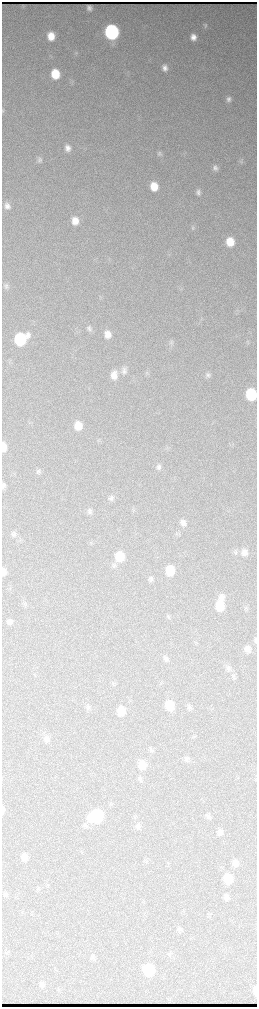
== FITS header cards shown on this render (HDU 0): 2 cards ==
NAXIS1  =                  510 / length of data axis 1
NAXIS2  =                 2010 / length of data axis 2

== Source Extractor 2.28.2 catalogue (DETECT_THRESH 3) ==
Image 510 x 2010 px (HDU 0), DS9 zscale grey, zoomed out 1/2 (1 PNG px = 2 x 2 image px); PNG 259 x 1009 px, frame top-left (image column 2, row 2010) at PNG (2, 2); no overlay
Background 3510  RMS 39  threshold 116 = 3 sigma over >= 5 px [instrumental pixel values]
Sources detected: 84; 5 cannot appear on this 1/2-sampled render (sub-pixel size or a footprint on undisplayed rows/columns) and are not listed; the other 79 listed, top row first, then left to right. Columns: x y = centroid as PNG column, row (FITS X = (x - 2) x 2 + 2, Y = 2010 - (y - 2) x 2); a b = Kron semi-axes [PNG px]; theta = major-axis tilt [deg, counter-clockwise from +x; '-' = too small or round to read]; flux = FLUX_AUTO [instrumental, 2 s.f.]
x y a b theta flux
23 6 2 1 - 2.6e+03
205 25 7 6 - 1.9e+04
112 32 8 8 - 2.3e+06
51 36 8 7 - 1.3e+05
193 37 7 6 - 5.9e+04
76 53 4 3 - 9.2e+03
165 68 8 6 -75 4.8e+04
55 74 8 7 - 2.3e+05
228 99 7 7 - 3.2e+04
3 111 3 1 - 5.3e+03
68 148 8 7 - 5.1e+04
160 154 8 6 -72 2.4e+04
40 160 7 6 - 2.4e+04
241 161 7 6 - 1.8e+04
215 168 7 6 - 3.0e+04
154 186 7 6 - 1.3e+05
198 192 8 6 -82 3.1e+04
7 206 6 5 - 3.9e+04
75 221 8 7 - 9.9e+04
193 227 7 5 -63 1.6e+04
230 242 7 7 - 1.7e+05
6 286 4 3 - 1.7e+04
89 329 8 6 -64 2.6e+04
108 334 8 6 -82 6.8e+04
20 339 9 8 - 6.9e+05
171 343 8 6 85 2.2e+04
124 371 11 7 78 3.8e+04
114 375 10 7 84 8.0e+04
208 375 7 7 - 2.4e+04
251 394 8 7 - 5.6e+05
78 426 8 7 - 1.4e+05
4 447 7 4 -89 5.7e+04
159 467 8 6 84 2.6e+04
38 471 7 6 - 2.0e+04
111 498 8 7 - 2.8e+04
90 511 8 6 -83 2.1e+04
183 523 9 7 -76 4.2e+04
14 534 8 7 - 2.7e+04
176 534 4 2 - 5.6e+03
235 552 8 5 79 1.9e+04
244 552 9 8 - 5.8e+04
120 557 8 7 - 2.2e+05
113 565 8 7 - 2.5e+04
170 570 8 7 - 2.3e+05
150 579 8 6 89 2.2e+04
222 597 9 7 -85 5.7e+04
220 606 9 7 -87 2.0e+05
246 608 6 4 -62 1.5e+04
168 616 6 5 - 1.3e+04
9 622 5 5 - 3.2e+04
255 640 9 4 90 1.6e+04
247 649 8 7 - 5.7e+04
166 659 7 6 - 2.7e+04
228 668 8 6 89 2.7e+04
234 676 6 5 - 1.7e+04
169 705 8 7 - 2.2e+05
189 707 8 6 -46 2.5e+04
88 708 8 4 78 1.6e+04
121 711 8 6 -82 1.1e+05
47 739 9 7 -82 4.1e+04
151 750 8 5 -70 1.9e+04
186 759 7 6 - 2.1e+04
142 765 9 8 - 1.3e+05
140 779 6 5 - 1.6e+04
97 816 11 9 19 6.3e+05
208 816 8 6 -41 2.4e+04
138 826 7 7 - 2.8e+04
220 832 7 7 - 3.4e+04
24 857 8 6 -80 5.6e+04
235 863 8 6 -78 5.3e+04
228 879 8 7 - 1.8e+05
5 894 3 3 - 1.2e+04
226 897 8 6 -80 2.8e+04
180 929 8 6 88 2.1e+04
169 953 5 5 - 1.5e+04
93 957 7 5 -64 1.8e+04
149 970 8 7 - 4.2e+05
42 984 8 6 -75 2.6e+04
255 990 9 4 -88 5.2e+04
At the frame edge (FLAGS 8, measured only in part): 3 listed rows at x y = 251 394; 255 640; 255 990
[5 sub-pixel or undisplayed-footprint detections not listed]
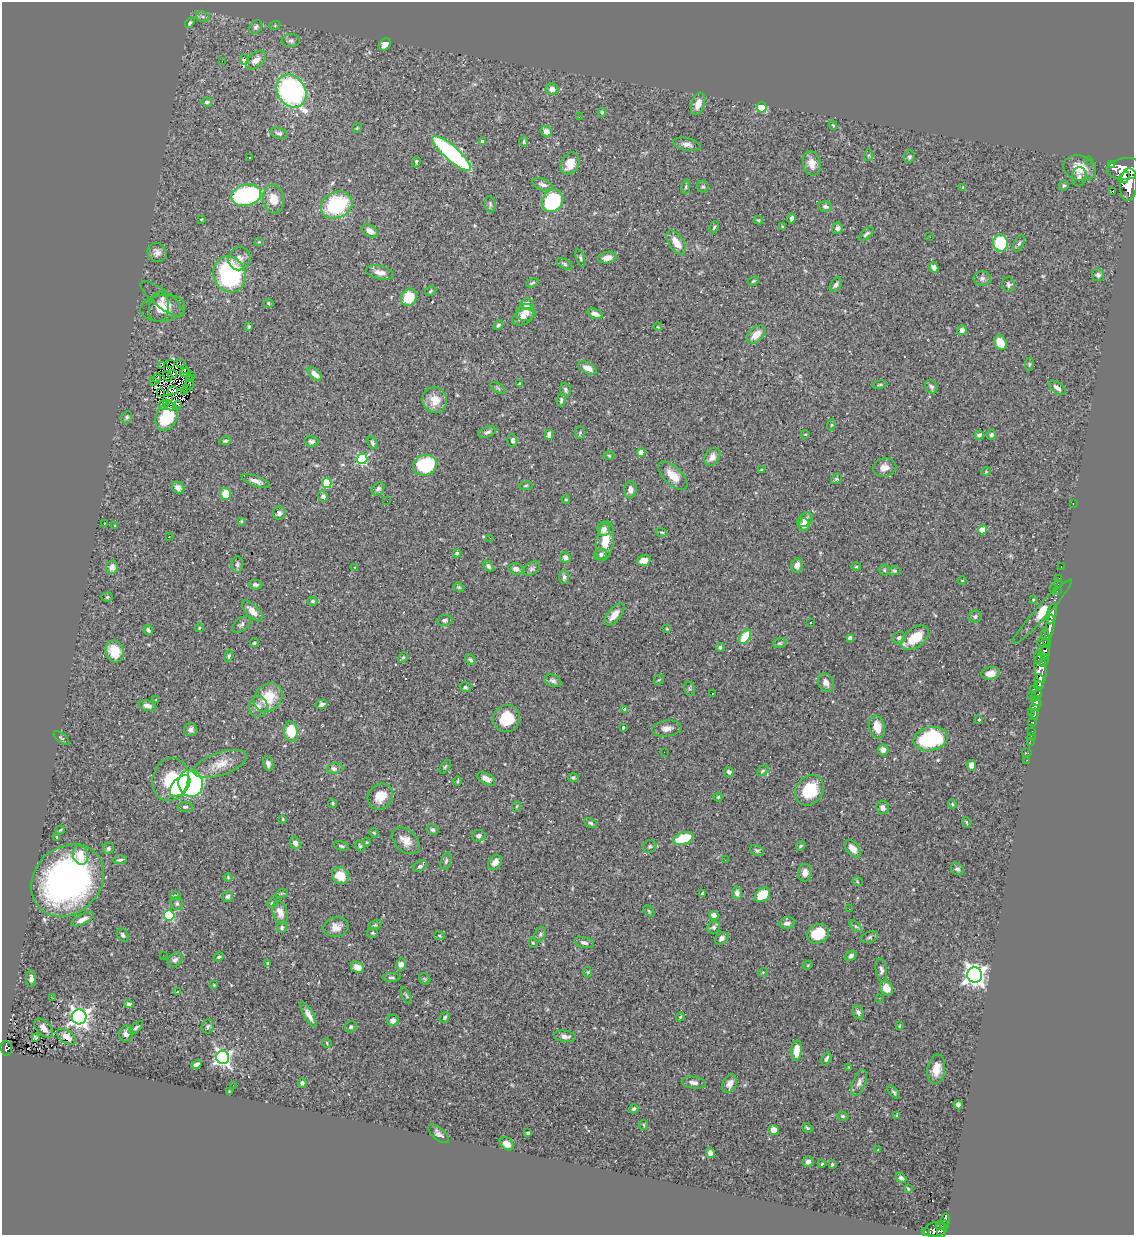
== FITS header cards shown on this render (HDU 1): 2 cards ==
NAXIS1  =                 1132
NAXIS2  =                 1233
————————
Your instructions: Quote all of the lines above verbatim, omitting the pictures from your answer.

Finished task:
== FITS header cards shown on this render (HDU 0): 2 cards ==
NAXIS1  =                  510 / length of data axis 1
NAXIS2  =                 2010 / length of data axis 2

== Source Extractor 2.28.2 catalogue (DETECT_THRESH 3) ==
Image 510 x 2010 px (HDU 0), DS9 zscale grey, zoomed out 1/2 (1 PNG px = 2 x 2 image px); PNG 259 x 1009 px, frame top-left (image column 2, row 2010) at PNG (2, 2); no overlay
Background 3510  RMS 39  threshold 116 = 3 sigma over >= 5 px [instrumental pixel values]
Sources detected: 84; 5 cannot appear on this 1/2-sampled render (sub-pixel size or a footprint on undisplayed rows/columns) and are not listed; the other 79 listed, top row first, then left to right. Columns: x y = centroid as PNG column, row (FITS X = (x - 2) x 2 + 2, Y = 2010 - (y - 2) x 2); a b = Kron semi-axes [PNG px]; theta = major-axis tilt [deg, counter-clockwise from +x; '-' = too small or round to read]; flux = FLUX_AUTO [instrumental, 2 s.f.]
x y a b theta flux
23 6 2 1 - 2.6e+03
205 25 7 6 - 1.9e+04
112 32 8 8 - 2.3e+06
51 36 8 7 - 1.3e+05
193 37 7 6 - 5.9e+04
76 53 4 3 - 9.2e+03
165 68 8 6 -75 4.8e+04
55 74 8 7 - 2.3e+05
228 99 7 7 - 3.2e+04
3 111 3 1 - 5.3e+03
68 148 8 7 - 5.1e+04
160 154 8 6 -72 2.4e+04
40 160 7 6 - 2.4e+04
241 161 7 6 - 1.8e+04
215 168 7 6 - 3.0e+04
154 186 7 6 - 1.3e+05
198 192 8 6 -82 3.1e+04
7 206 6 5 - 3.9e+04
75 221 8 7 - 9.9e+04
193 227 7 5 -63 1.6e+04
230 242 7 7 - 1.7e+05
6 286 4 3 - 1.7e+04
89 329 8 6 -64 2.6e+04
108 334 8 6 -82 6.8e+04
20 339 9 8 - 6.9e+05
171 343 8 6 85 2.2e+04
124 371 11 7 78 3.8e+04
114 375 10 7 84 8.0e+04
208 375 7 7 - 2.4e+04
251 394 8 7 - 5.6e+05
78 426 8 7 - 1.4e+05
4 447 7 4 -89 5.7e+04
159 467 8 6 84 2.6e+04
38 471 7 6 - 2.0e+04
111 498 8 7 - 2.8e+04
90 511 8 6 -83 2.1e+04
183 523 9 7 -76 4.2e+04
14 534 8 7 - 2.7e+04
176 534 4 2 - 5.6e+03
235 552 8 5 79 1.9e+04
244 552 9 8 - 5.8e+04
120 557 8 7 - 2.2e+05
113 565 8 7 - 2.5e+04
170 570 8 7 - 2.3e+05
150 579 8 6 89 2.2e+04
222 597 9 7 -85 5.7e+04
220 606 9 7 -87 2.0e+05
246 608 6 4 -62 1.5e+04
168 616 6 5 - 1.3e+04
9 622 5 5 - 3.2e+04
255 640 9 4 90 1.6e+04
247 649 8 7 - 5.7e+04
166 659 7 6 - 2.7e+04
228 668 8 6 89 2.7e+04
234 676 6 5 - 1.7e+04
169 705 8 7 - 2.2e+05
189 707 8 6 -46 2.5e+04
88 708 8 4 78 1.6e+04
121 711 8 6 -82 1.1e+05
47 739 9 7 -82 4.1e+04
151 750 8 5 -70 1.9e+04
186 759 7 6 - 2.1e+04
142 765 9 8 - 1.3e+05
140 779 6 5 - 1.6e+04
97 816 11 9 19 6.3e+05
208 816 8 6 -41 2.4e+04
138 826 7 7 - 2.8e+04
220 832 7 7 - 3.4e+04
24 857 8 6 -80 5.6e+04
235 863 8 6 -78 5.3e+04
228 879 8 7 - 1.8e+05
5 894 3 3 - 1.2e+04
226 897 8 6 -80 2.8e+04
180 929 8 6 88 2.1e+04
169 953 5 5 - 1.5e+04
93 957 7 5 -64 1.8e+04
149 970 8 7 - 4.2e+05
42 984 8 6 -75 2.6e+04
255 990 9 4 -88 5.2e+04
At the frame edge (FLAGS 8, measured only in part): 3 listed rows at x y = 251 394; 255 640; 255 990
[5 sub-pixel or undisplayed-footprint detections not listed]
== FITS header cards shown on this render (HDU 1): 2 cards ==
NAXIS1  =                 1132
NAXIS2  =                 1233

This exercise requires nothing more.